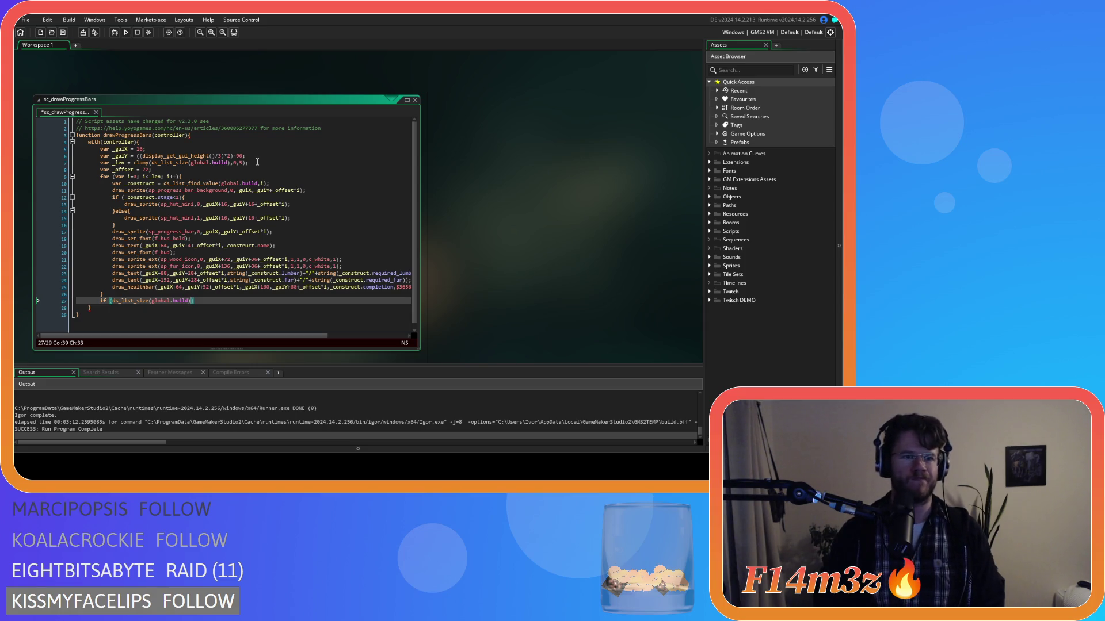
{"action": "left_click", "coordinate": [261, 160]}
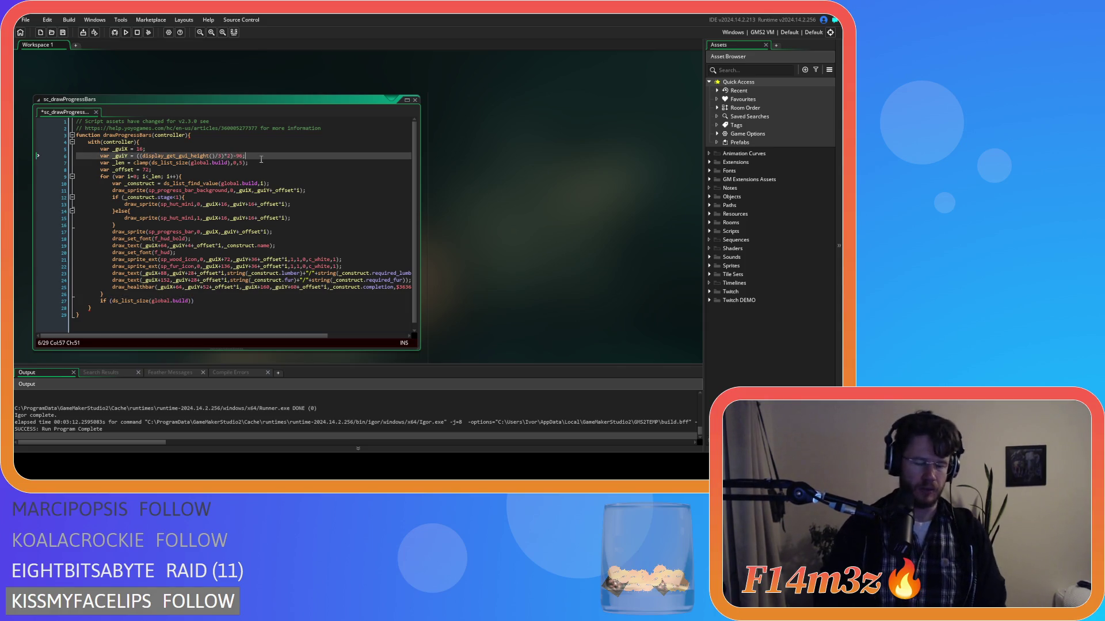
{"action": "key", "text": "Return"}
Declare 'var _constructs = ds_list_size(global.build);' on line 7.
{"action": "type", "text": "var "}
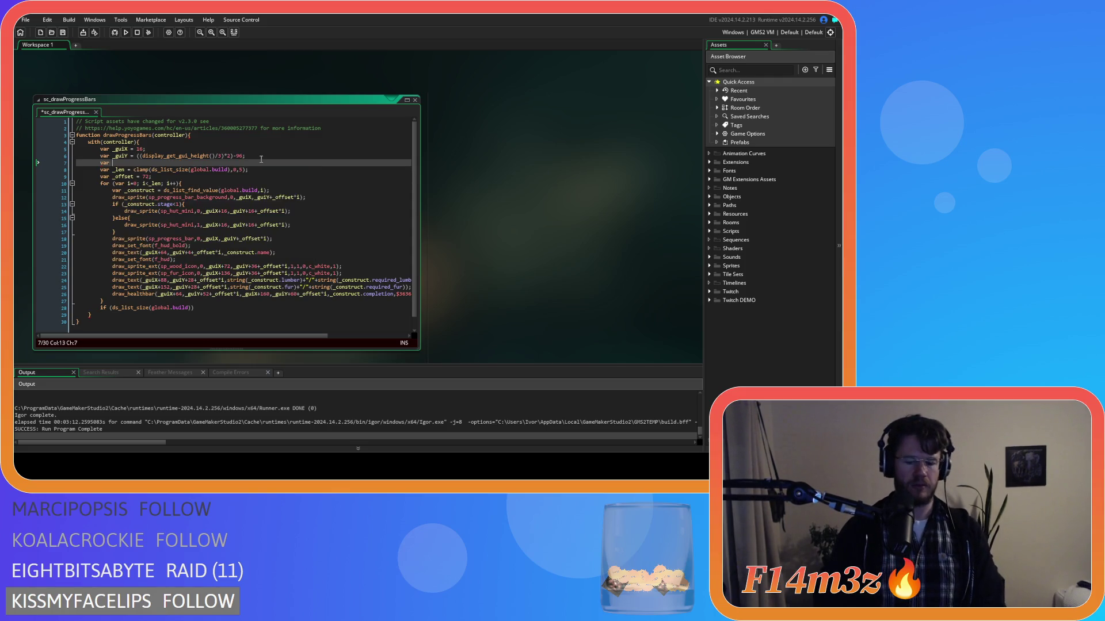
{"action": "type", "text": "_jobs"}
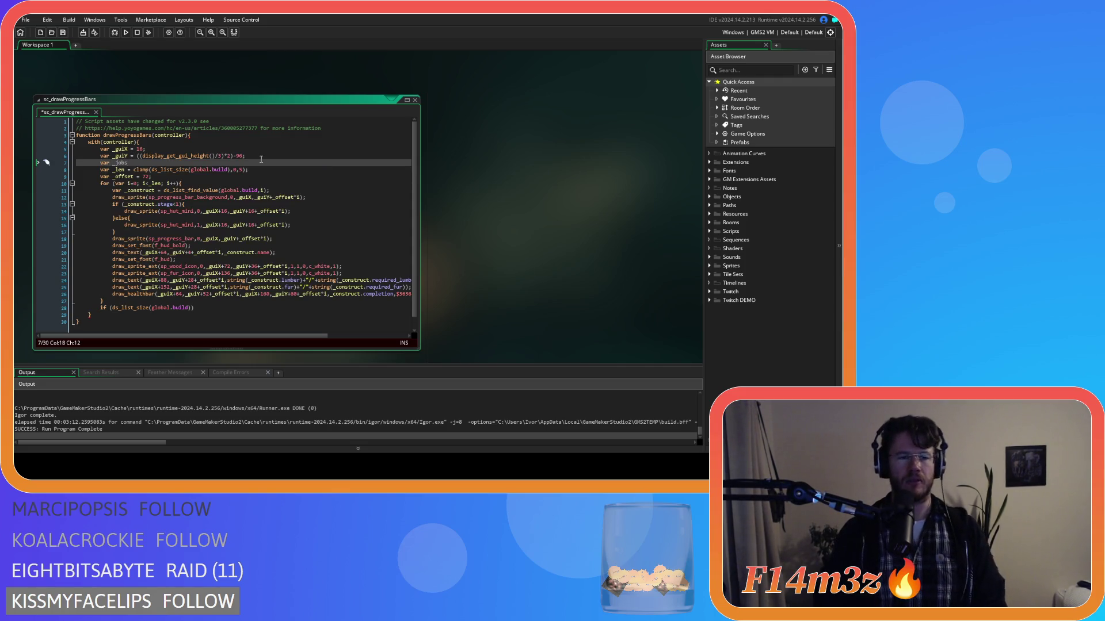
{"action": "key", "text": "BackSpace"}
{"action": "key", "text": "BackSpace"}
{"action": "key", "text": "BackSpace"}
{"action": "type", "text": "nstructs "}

##########

→ **EXERCISE DETAILS**:
Leaving each image aside, repeat the listing above exactly.

→ **EXERCISE OUTPUT**:
{"action": "left_click", "coordinate": [261, 160]}
{"action": "key", "text": "Return"}
Declare 'var _constructs = ds_list_size(global.build);' on line 7.
{"action": "type", "text": "var "}
{"action": "type", "text": "_jobs"}
{"action": "key", "text": "BackSpace"}
{"action": "key", "text": "BackSpace"}
{"action": "key", "text": "BackSpace"}
{"action": "type", "text": "nstructs "}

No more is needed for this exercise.